Written task:
Reproduce all of the text in the data below verbatim, leaving out the pictures.

Material provided:
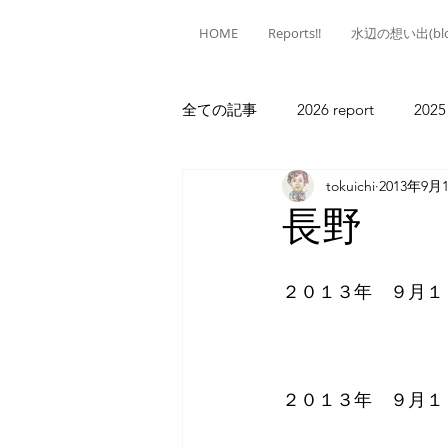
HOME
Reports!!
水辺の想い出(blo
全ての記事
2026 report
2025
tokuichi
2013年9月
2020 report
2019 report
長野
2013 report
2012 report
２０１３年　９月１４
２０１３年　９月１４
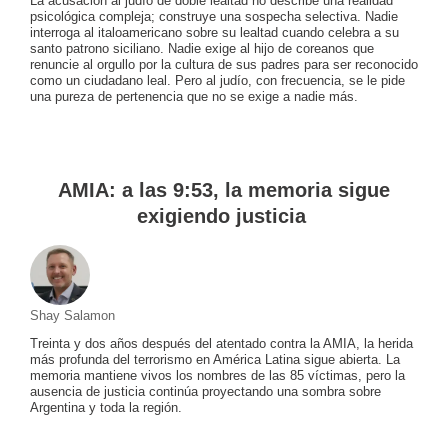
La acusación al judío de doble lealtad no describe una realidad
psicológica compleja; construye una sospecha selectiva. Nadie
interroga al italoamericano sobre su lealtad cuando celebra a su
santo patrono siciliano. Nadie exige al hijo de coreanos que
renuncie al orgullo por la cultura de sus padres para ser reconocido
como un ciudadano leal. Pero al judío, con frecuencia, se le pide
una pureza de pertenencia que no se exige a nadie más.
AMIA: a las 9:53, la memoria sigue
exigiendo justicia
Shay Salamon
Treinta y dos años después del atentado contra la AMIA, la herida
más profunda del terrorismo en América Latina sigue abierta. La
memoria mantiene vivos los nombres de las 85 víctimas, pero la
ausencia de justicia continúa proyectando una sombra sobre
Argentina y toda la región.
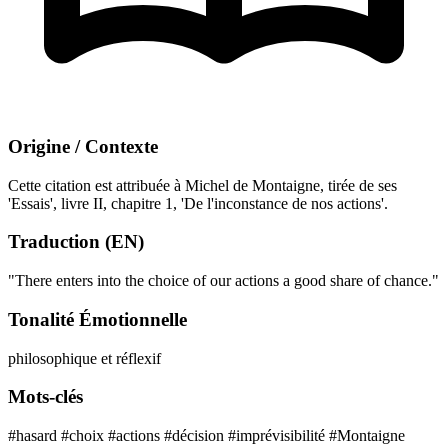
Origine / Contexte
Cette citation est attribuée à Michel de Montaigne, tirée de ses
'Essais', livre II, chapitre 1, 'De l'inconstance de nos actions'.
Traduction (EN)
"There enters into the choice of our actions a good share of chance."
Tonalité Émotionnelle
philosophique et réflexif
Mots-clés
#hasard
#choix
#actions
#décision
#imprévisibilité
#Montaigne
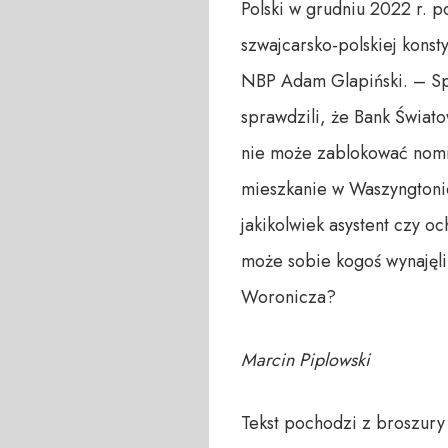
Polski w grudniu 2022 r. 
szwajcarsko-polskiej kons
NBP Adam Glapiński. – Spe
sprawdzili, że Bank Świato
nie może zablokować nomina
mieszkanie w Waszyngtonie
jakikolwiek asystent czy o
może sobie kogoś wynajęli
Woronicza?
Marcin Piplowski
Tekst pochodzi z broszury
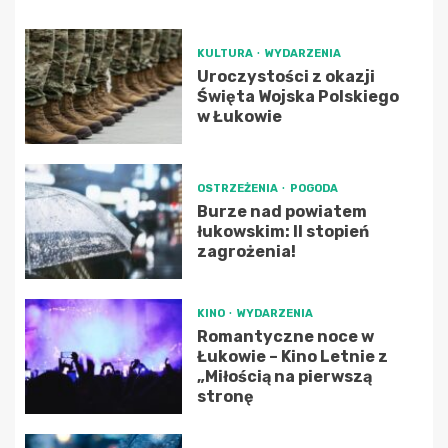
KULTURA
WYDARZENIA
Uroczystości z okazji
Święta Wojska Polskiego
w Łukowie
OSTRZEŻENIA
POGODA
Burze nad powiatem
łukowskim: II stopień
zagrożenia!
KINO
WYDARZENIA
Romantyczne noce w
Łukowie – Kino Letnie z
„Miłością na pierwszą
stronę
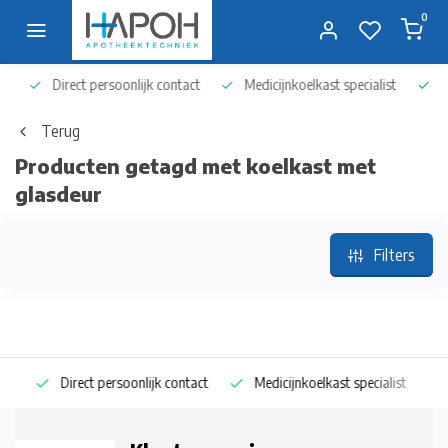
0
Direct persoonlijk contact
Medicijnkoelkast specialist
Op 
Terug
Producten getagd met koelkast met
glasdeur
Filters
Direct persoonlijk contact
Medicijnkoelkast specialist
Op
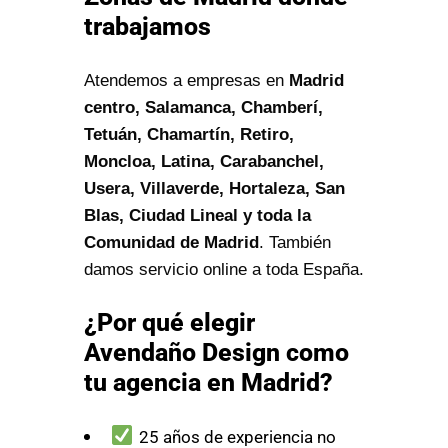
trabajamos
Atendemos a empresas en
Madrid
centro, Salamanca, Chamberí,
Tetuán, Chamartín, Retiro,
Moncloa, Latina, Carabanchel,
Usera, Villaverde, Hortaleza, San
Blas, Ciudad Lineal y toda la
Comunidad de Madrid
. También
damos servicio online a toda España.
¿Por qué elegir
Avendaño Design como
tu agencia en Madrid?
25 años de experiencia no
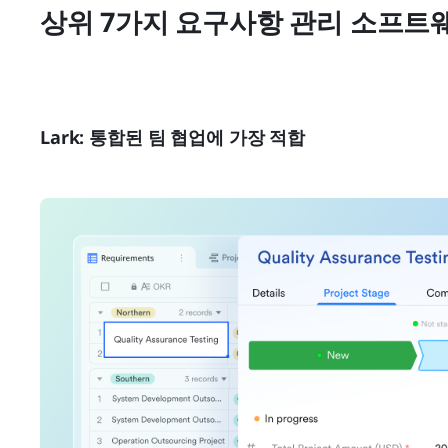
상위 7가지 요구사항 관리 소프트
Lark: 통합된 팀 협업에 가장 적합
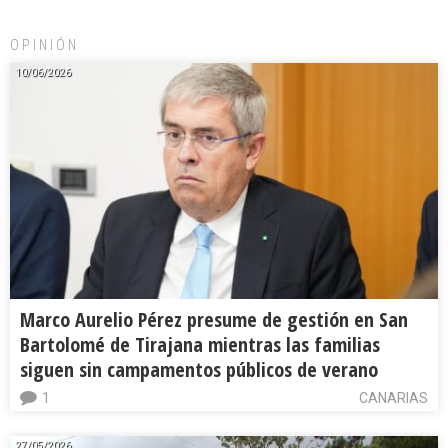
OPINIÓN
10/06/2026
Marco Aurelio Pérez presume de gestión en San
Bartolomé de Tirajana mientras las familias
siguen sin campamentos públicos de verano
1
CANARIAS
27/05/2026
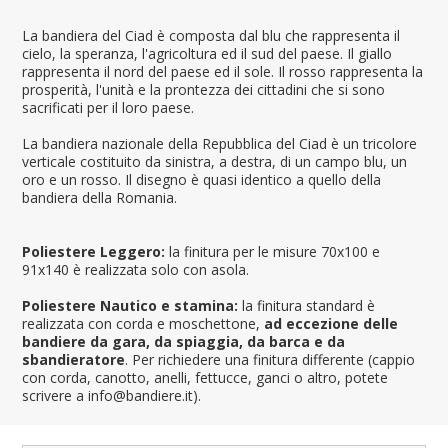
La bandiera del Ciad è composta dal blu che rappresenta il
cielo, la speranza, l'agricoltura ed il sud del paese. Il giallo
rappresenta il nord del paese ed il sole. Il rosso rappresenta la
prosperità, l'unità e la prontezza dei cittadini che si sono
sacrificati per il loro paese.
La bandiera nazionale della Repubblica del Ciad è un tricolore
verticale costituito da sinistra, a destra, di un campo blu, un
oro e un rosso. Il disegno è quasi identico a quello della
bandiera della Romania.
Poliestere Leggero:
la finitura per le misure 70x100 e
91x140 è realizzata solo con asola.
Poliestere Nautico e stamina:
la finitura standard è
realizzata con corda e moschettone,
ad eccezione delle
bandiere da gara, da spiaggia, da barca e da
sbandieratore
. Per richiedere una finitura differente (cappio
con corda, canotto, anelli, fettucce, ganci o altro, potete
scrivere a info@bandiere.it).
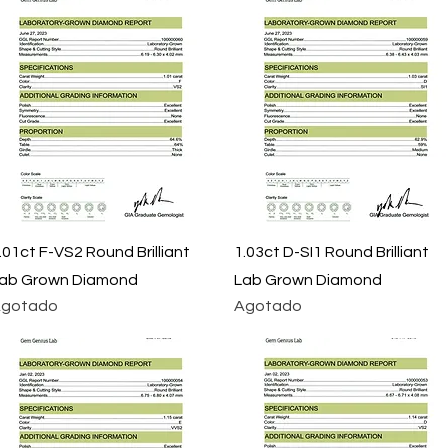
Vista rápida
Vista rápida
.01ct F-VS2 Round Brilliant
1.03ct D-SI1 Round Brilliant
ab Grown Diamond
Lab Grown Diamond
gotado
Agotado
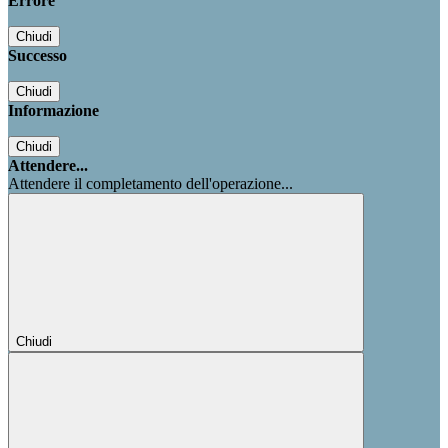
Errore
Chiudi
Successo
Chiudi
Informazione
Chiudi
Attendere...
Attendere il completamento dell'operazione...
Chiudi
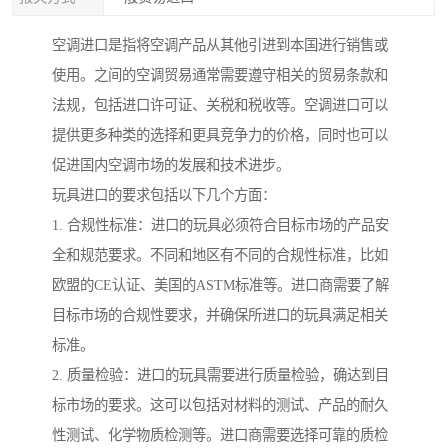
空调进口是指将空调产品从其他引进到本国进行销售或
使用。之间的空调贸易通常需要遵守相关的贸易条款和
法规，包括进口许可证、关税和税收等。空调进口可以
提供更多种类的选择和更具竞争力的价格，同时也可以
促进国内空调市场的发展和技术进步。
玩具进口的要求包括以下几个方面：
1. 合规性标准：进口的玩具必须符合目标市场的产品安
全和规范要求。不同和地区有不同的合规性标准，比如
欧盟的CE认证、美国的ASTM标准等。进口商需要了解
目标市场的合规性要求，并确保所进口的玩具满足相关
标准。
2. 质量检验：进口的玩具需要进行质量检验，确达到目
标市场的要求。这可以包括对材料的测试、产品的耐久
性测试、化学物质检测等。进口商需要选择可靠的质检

Your solution:
HOME
Reports!!
水辺の想い出(blo
全ての記事
2026 report
2025
tokuichi
2013年9月
2020 report
2019 report
長野
2013 report
2012 report
２０１３年　９月１４
２０１３年　９月１４
La acusación al judío de doble lealtad no describe una realidad
psicológica compleja; construye una sospecha selectiva. Nadie
interroga al italoamericano sobre su lealtad cuando celebra a su
santo patrono siciliano. Nadie exige al hijo de coreanos que
renuncie al orgullo por la cultura de sus padres para ser reconocido
como un ciudadano leal. Pero al judío, con frecuencia, se le pide
una pureza de pertenencia que no se exige a nadie más.
AMIA: a las 9:53, la memoria sigue
exigiendo justicia
Shay Salamon
Treinta y dos años después del atentado contra la AMIA, la herida
más profunda del terrorismo en América Latina sigue abierta. La
memoria mantiene vivos los nombres de las 85 víctimas, pero la
ausencia de justicia continúa proyectando una sombra sobre
Argentina y toda la región.
Origine / Contexte
Cette citation est attribuée à Michel de Montaigne, tirée de ses
'Essais', livre II, chapitre 1, 'De l'inconstance de nos actions'.
Traduction (EN)
"There enters into the choice of our actions a good share of chance."
Tonalité Émotionnelle
philosophique et réflexif
Mots-clés
#hasard
#choix
#actions
#décision
#imprévisibilité
#Montaigne
Polski w grudniu 2022 r. 
szwajcarsko-polskiej kons
NBP Adam Glapiński. – Spe
sprawdzili, że Bank Świato
nie może zablokować nomina
mieszkanie w Waszyngtonie
jakikolwiek asystent czy o
może sobie kogoś wynajęli
Woronicza?
Marcin Piplowski
Tekst pochodzi z broszury
KULTURA
WYDARZENIA
Uroczystości z okazji
Święta Wojska Polskiego
w Łukowie
OSTRZEŻENIA
POGODA
Burze nad powiatem
łukowskim: II stopień
zagrożenia!
KINO
WYDARZENIA
Romantyczne noce w
Łukowie – Kino Letnie z
„Miłością na pierwszą
stronę
0
Direct persoonlijk contact
Medicijnkoelkast specialist
Op 
Terug
Producten getagd met koelkast met
glasdeur
Filters
Direct persoonlijk contact
Medicijnkoelkast specialist
Op
trabajamos
Atendemos a empresas en
Madrid
centro, Salamanca, Chamberí,
Tetuán, Chamartín, Retiro,
Moncloa, Latina, Carabanchel,
Usera, Villaverde, Hortaleza, San
Blas, Ciudad Lineal y toda la
Comunidad de Madrid
. También
damos servicio online a toda España.
¿Por qué elegir
Avendaño Design como
tu agencia en Madrid?
25 años de experiencia no
상위 7가지 요구사항 관리 소프트
Lark: 통합된 팀 협업에 가장 적합
OPINIÓN
10/06/2026
Marco Aurelio Pérez presume de gestión en San
Bartolomé de Tirajana mientras las familias
siguen sin campamentos públicos de verano
1
CANARIAS
27/05/2026
La bandiera del Ciad è composta dal blu che rappresenta il
cielo, la speranza, l'agricoltura ed il sud del paese. Il giallo
rappresenta il nord del paese ed il sole. Il rosso rappresenta la
prosperità, l'unità e la prontezza dei cittadini che si sono
sacrificati per il loro paese.
La bandiera nazionale della Repubblica del Ciad è un tricolore
verticale costituito da sinistra, a destra, di un campo blu, un
oro e un rosso. Il disegno è quasi identico a quello della
bandiera della Romania.
Poliestere Leggero:
la finitura per le misure 70x100 e
91x140 è realizzata solo con asola.
Poliestere Nautico e stamina:
la finitura standard è
realizzata con corda e moschettone,
ad eccezione delle
bandiere da gara, da spiaggia, da barca e da
sbandieratore
. Per richiedere una finitura differente (cappio
con corda, canotto, anelli, fettucce, ganci o altro, potete
scrivere a info@bandiere.it).
Vista rápida
Vista rápida
.01ct F-VS2 Round Brilliant
1.03ct D-SI1 Round Brilliant
ab Grown Diamond
Lab Grown Diamond
gotado
Agotado
Errore
Chiudi
Successo
Chiudi
Informazione
Chiudi
Attendere...
Attendere il completamento dell'operazione...
Chiudi
空调进口是指将空调产品从其他引进到本国进行销售或
使用。之间的空调贸易通常需要遵守相关的贸易条款和
法规，包括进口许可证、关税和税收等。空调进口可以
提供更多种类的选择和更具竞争力的价格，同时也可以
促进国内空调市场的发展和技术进步。
玩具进口的要求包括以下几个方面：
1. 合规性标准：进口的玩具必须符合目标市场的产品安
全和规范要求。不同和地区有不同的合规性标准，比如
欧盟的CE认证、美国的ASTM标准等。进口商需要了解
目标市场的合规性要求，并确保所进口的玩具满足相关
标准。
2. 质量检验：进口的玩具需要进行质量检验，确达到目
标市场的要求。这可以包括对材料的测试、产品的耐久
性测试、化学物质检测等。进口商需要选择可靠的质检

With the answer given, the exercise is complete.